Grandpa Dick Fool Bull was a child when he witnessed the Ghost Dance, but he remembered it well. A few years before he died over a hundred years old, Leonard taped him. This is what Dick Fool Bull said on his tape: “To start with I’ll tell you what I remember started the trouble, the big trouble. I happened to be at Rosebud, camping at Rosebud under guard—soldiers, cavalry—they rounded up all the fathers and grandfathers to make sure they don’t get away and mix up with that hostile bunch.

“My father was hauling freight from Valentine with his ox team. He’d go down there in the morning and camp down there and then he’d come back to Rosebud and unload. We heard there was a Ghost Dance going on, north of us by the falls at an Indian village called Salt Camp. My mother’s youngest brother took sick somehow and he wanted to see the dance, thinking that it might cure him. So they hooked up the team, the buckboard, and I rode over there with my uncle and my mother and my sisters. We got up there and when we got to level ground and could see the village we saw a lot of commotion going on, a lot of people on horseback and running around. When we got closer we could see a big circle of women and men, no children, just men and women clasping hands like they do now in a round dance.

“They all sing the ghost song, go round and round. I remember one fellow, he has a cartridge belt and a butcher knife, and a woman on each side of him. He acted like he was drunk, weaving back and forth, then he keeled over, falling on his face. Then he turned over. He lay there like dead and two men, the dance leaders, went over to him. One came with a fire, a pan full of glowing coals, and a big eagle wing. He put something on the fire which made a good-smelling smoke and with his big wing he fanned that smoke over that dancer, the one who was lying on his back. As he fanned the man he came to and sat up. The leader asked him what he had experienced.

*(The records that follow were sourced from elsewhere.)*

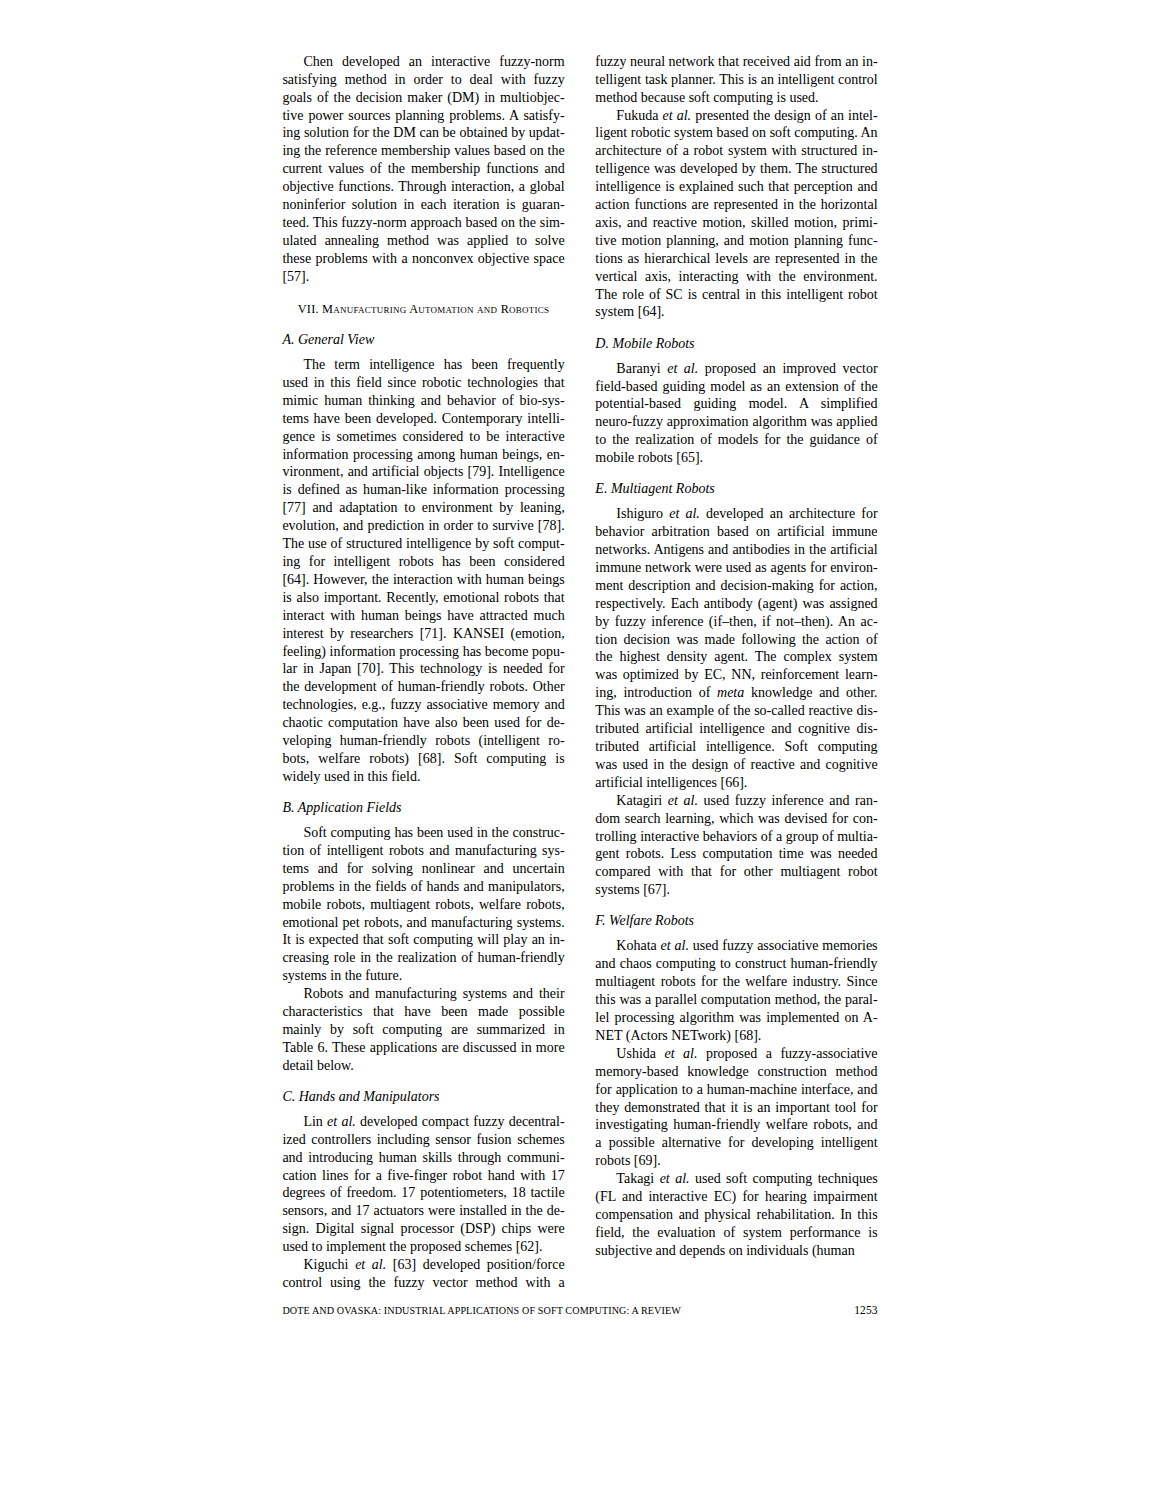Chen developed an interactive fuzzy-norm satisfying method in order to deal with fuzzy goals of the decision maker (DM) in multiobjective power sources planning problems. A satisfying solution for the DM can be obtained by updating the reference membership values based on the current values of the membership functions and objective functions. Through interaction, a global noninferior solution in each iteration is guaranteed. This fuzzy-norm approach based on the simulated annealing method was applied to solve these problems with a nonconvex objective space [57].
VII. Manufacturing Automation and Robotics
A. General View
The term intelligence has been frequently used in this field since robotic technologies that mimic human thinking and behavior of bio-systems have been developed. Contemporary intelligence is sometimes considered to be interactive information processing among human beings, environment, and artificial objects [79]. Intelligence is defined as human-like information processing [77] and adaptation to environment by leaning, evolution, and prediction in order to survive [78]. The use of structured intelligence by soft computing for intelligent robots has been considered [64]. However, the interaction with human beings is also important. Recently, emotional robots that interact with human beings have attracted much interest by researchers [71]. KANSEI (emotion, feeling) information processing has become popular in Japan [70]. This technology is needed for the development of human-friendly robots. Other technologies, e.g., fuzzy associative memory and chaotic computation have also been used for developing human-friendly robots (intelligent robots, welfare robots) [68]. Soft computing is widely used in this field.
B. Application Fields
Soft computing has been used in the construction of intelligent robots and manufacturing systems and for solving nonlinear and uncertain problems in the fields of hands and manipulators, mobile robots, multiagent robots, welfare robots, emotional pet robots, and manufacturing systems. It is expected that soft computing will play an increasing role in the realization of human-friendly systems in the future.
Robots and manufacturing systems and their characteristics that have been made possible mainly by soft computing are summarized in Table 6. These applications are discussed in more detail below.
C. Hands and Manipulators
Lin et al. developed compact fuzzy decentralized controllers including sensor fusion schemes and introducing human skills through communication lines for a five-finger robot hand with 17 degrees of freedom. 17 potentiometers, 18 tactile sensors, and 17 actuators were installed in the design. Digital signal processor (DSP) chips were used to implement the proposed schemes [62].
Kiguchi et al. [63] developed position/force control using the fuzzy vector method with a fuzzy neural network that received aid from an intelligent task planner. This is an intelligent control method because soft computing is used.
Fukuda et al. presented the design of an intelligent robotic system based on soft computing. An architecture of a robot system with structured intelligence was developed by them. The structured intelligence is explained such that perception and action functions are represented in the horizontal axis, and reactive motion, skilled motion, primitive motion planning, and motion planning functions as hierarchical levels are represented in the vertical axis, interacting with the environment. The role of SC is central in this intelligent robot system [64].
D. Mobile Robots
Baranyi et al. proposed an improved vector field-based guiding model as an extension of the potential-based guiding model. A simplified neuro-fuzzy approximation algorithm was applied to the realization of models for the guidance of mobile robots [65].
E. Multiagent Robots
Ishiguro et al. developed an architecture for behavior arbitration based on artificial immune networks. Antigens and antibodies in the artificial immune network were used as agents for environment description and decision-making for action, respectively. Each antibody (agent) was assigned by fuzzy inference (if–then, if not–then). An action decision was made following the action of the highest density agent. The complex system was optimized by EC, NN, reinforcement learning, introduction of meta knowledge and other. This was an example of the so-called reactive distributed artificial intelligence and cognitive distributed artificial intelligence. Soft computing was used in the design of reactive and cognitive artificial intelligences [66].
Katagiri et al. used fuzzy inference and random search learning, which was devised for controlling interactive behaviors of a group of multiagent robots. Less computation time was needed compared with that for other multiagent robot systems [67].
F. Welfare Robots
Kohata et al. used fuzzy associative memories and chaos computing to construct human-friendly multiagent robots for the welfare industry. Since this was a parallel computation method, the parallel processing algorithm was implemented on A-NET (Actors NETwork) [68].
Ushida et al. proposed a fuzzy-associative memory-based knowledge construction method for application to a human-machine interface, and they demonstrated that it is an important tool for investigating human-friendly welfare robots, and a possible alternative for developing intelligent robots [69].
Takagi et al. used soft computing techniques (FL and interactive EC) for hearing impairment compensation and physical rehabilitation. In this field, the evaluation of system performance is subjective and depends on individuals (human
Dote and Ovaska: Industrial Applications of Soft Computing: A Review 1253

“He said: ‘Well, there was a road from here to over there, a ghost road. I could not see it but I knew it was there and I walked on it. I came to a hill and a lone man stood there. When he saw me he sat down and waved to me to sit down beside him. I went up the hill and he showed me a big Indian camp, tipis, buffalo, horses, men hunting, women tanning, like in the old days, and that man told me, “That is your people over there, that’s where you’re going to be. That’s how you shall live. Now you go back. Teach your people. Teach them to live the old way.” ‘ And he gave that dancer a new song to remember when he woke up.

“And there was another dancer, not from our tribe, an Arapaho I think, and he got into a trance. He was like hypnotized, like not being where he was but somewhere else. In those days they had rifles and they wore shirts that were made out of canvas. And on the back they had the sun and the half-moon painted on each one. And the fringes were painted. They hung up those shirts on posts and they took their rifles and shot at them. And the bullets don’t pierce the shirts but are falling on the ground. And one man puts a ghost shirt on and says, ‘Come on, shoot at me,’ and they do and when the bullets hit the shirt they just fall harmlessly on the ground and the man isn’t hurt. And he tells the people, ‘With that sacred shirt, when you wear it, no bullet can hurt you.’ That’s the way it was.” This is how old Dick Fool Bull remembered it.

When you go toward Parmelee, in the bed of the Little White River, you come to a place where Leonard’s great-grandfather had a Ghost Dance in 1890. You can still make out the circle made by many footsteps. During that dance an old man called Black Bear swooned and fell down in a trance. He lay like dead for some time. All of a sudden he woke up. They saw this man standing, his arms raised and outspread. And in broad daylight they saw lightning strike and go into his hand, and when they cedared him, and he came to, he had a little rock in his hand, a rock from the stars.